━━━ Source data ━━━

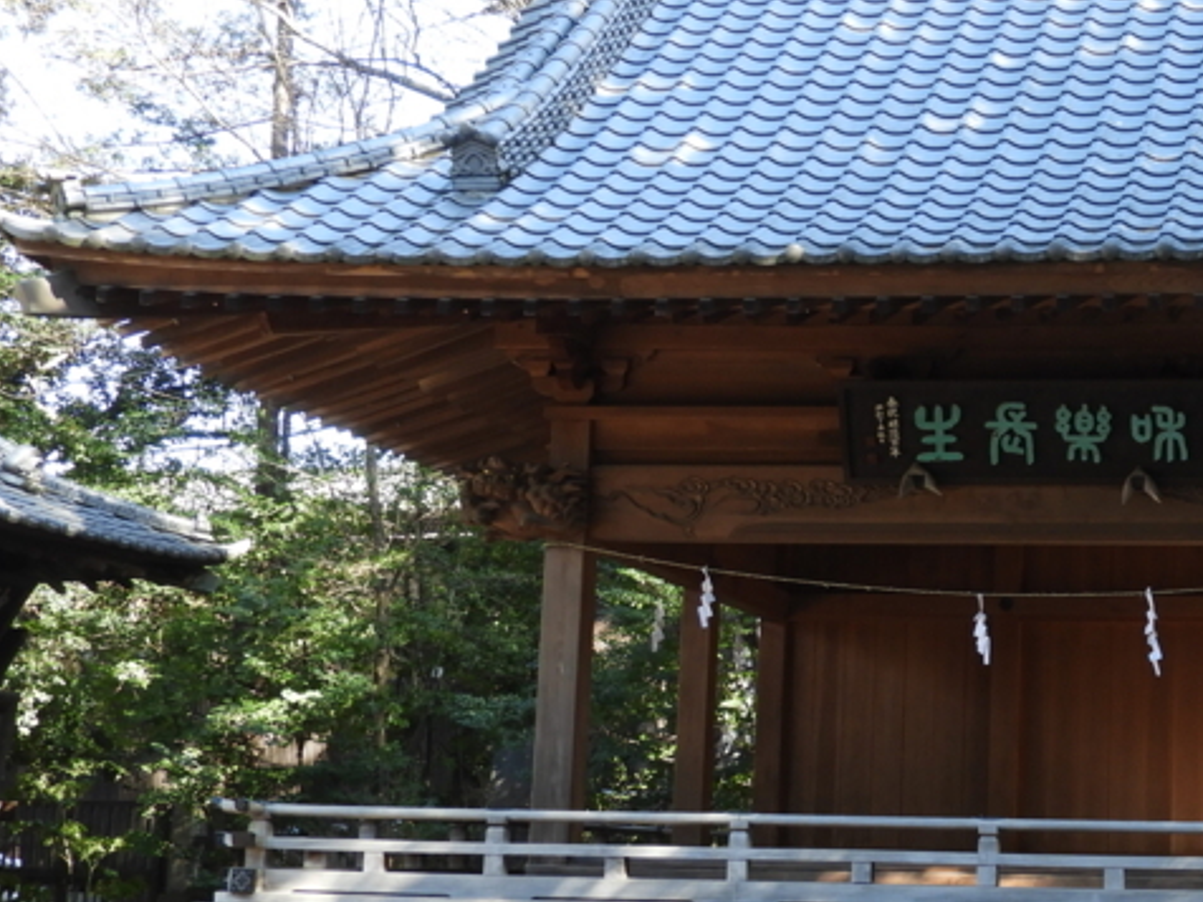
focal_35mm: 71
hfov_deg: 26.4
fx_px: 2467
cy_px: 472
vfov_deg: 20.7
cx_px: 1117
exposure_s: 1/60
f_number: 3.6
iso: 100
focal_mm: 5.9
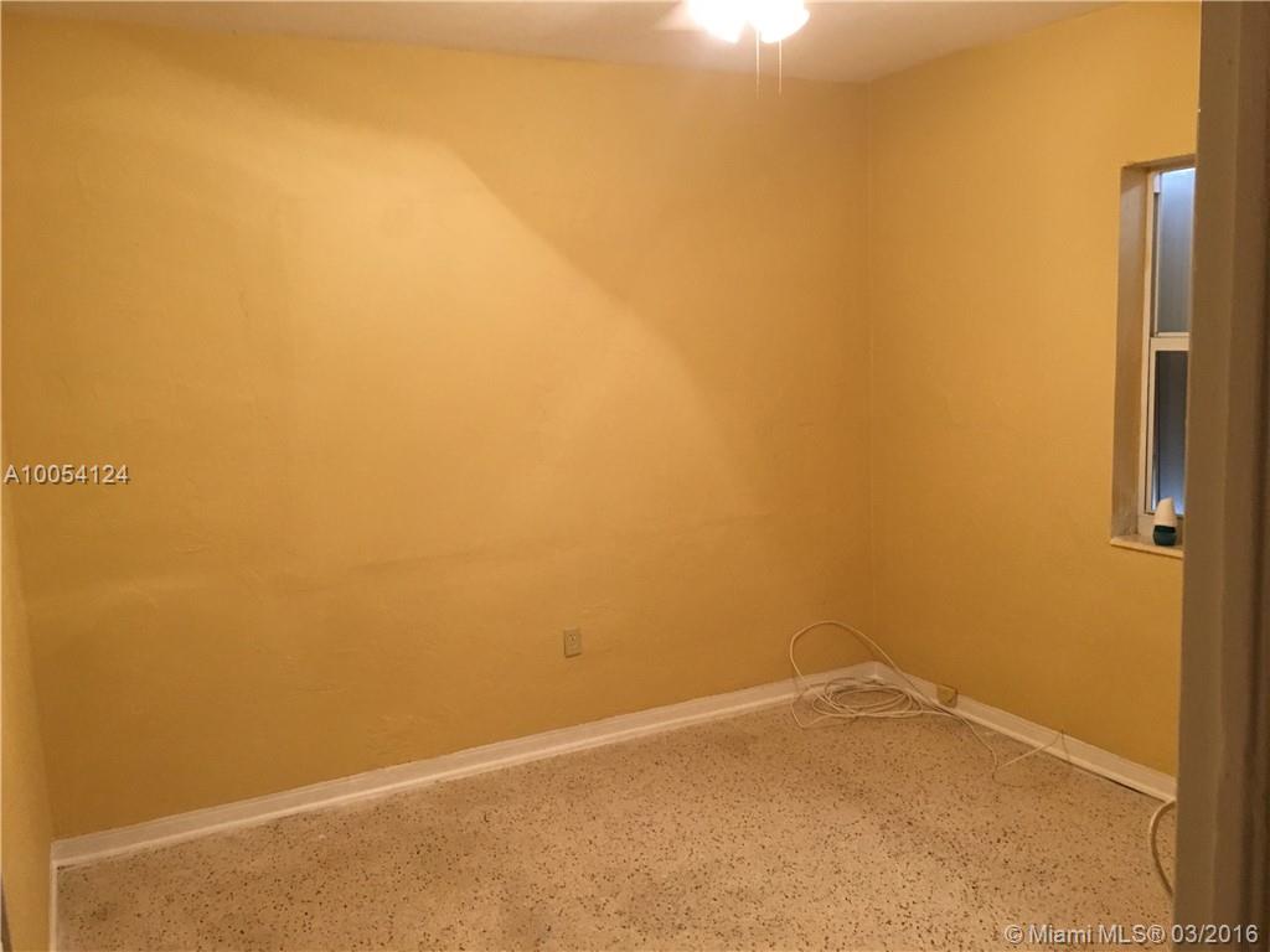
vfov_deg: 48.2
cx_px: 635
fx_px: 1064
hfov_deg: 61.7
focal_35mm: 29
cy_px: 476
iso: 160
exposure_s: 1/30
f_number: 2.2
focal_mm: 4.15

━━━

§ Problem requirements: Give back the entire listing verbatim, without the pictures.

§ Solution for this task:
focal_35mm: 71
hfov_deg: 26.4
fx_px: 2467
cy_px: 472
vfov_deg: 20.7
cx_px: 1117
exposure_s: 1/60
f_number: 3.6
iso: 100
focal_mm: 5.9
vfov_deg: 48.2
cx_px: 635
fx_px: 1064
hfov_deg: 61.7
focal_35mm: 29
cy_px: 476
iso: 160
exposure_s: 1/30
f_number: 2.2
focal_mm: 4.15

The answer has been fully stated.